### Your objective
Write out the listing again, exactly as it appears below.

### Recorded information
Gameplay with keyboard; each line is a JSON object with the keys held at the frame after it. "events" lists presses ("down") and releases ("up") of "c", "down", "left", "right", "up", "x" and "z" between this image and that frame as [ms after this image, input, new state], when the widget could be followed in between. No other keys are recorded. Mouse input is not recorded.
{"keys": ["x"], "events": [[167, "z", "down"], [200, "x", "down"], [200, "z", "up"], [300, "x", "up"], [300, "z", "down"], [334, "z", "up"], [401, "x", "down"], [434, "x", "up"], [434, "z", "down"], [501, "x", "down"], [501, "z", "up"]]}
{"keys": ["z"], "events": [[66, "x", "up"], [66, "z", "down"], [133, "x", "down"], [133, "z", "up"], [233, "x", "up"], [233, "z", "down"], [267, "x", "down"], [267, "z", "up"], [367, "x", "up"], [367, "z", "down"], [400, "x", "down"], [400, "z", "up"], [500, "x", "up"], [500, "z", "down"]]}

### Problem solution
Gameplay with keyboard; each line is a JSON object with the keys held at the frame after it. "events" lists presses ("down") and releases ("up") of "c", "down", "left", "right", "up", "x" and "z" between this image and that frame as [ms after this image, input, new state], when the widget could be followed in between. No other keys are recorded. Mouse input is not recorded.
{"keys": ["x"], "events": [[167, "z", "down"], [200, "x", "down"], [200, "z", "up"], [300, "x", "up"], [300, "z", "down"], [334, "z", "up"], [401, "x", "down"], [434, "x", "up"], [434, "z", "down"], [501, "x", "down"], [501, "z", "up"]]}
{"keys": ["z"], "events": [[66, "x", "up"], [66, "z", "down"], [133, "x", "down"], [133, "z", "up"], [233, "x", "up"], [233, "z", "down"], [267, "x", "down"], [267, "z", "up"], [367, "x", "up"], [367, "z", "down"], [400, "x", "down"], [400, "z", "up"], [500, "x", "up"], [500, "z", "down"]]}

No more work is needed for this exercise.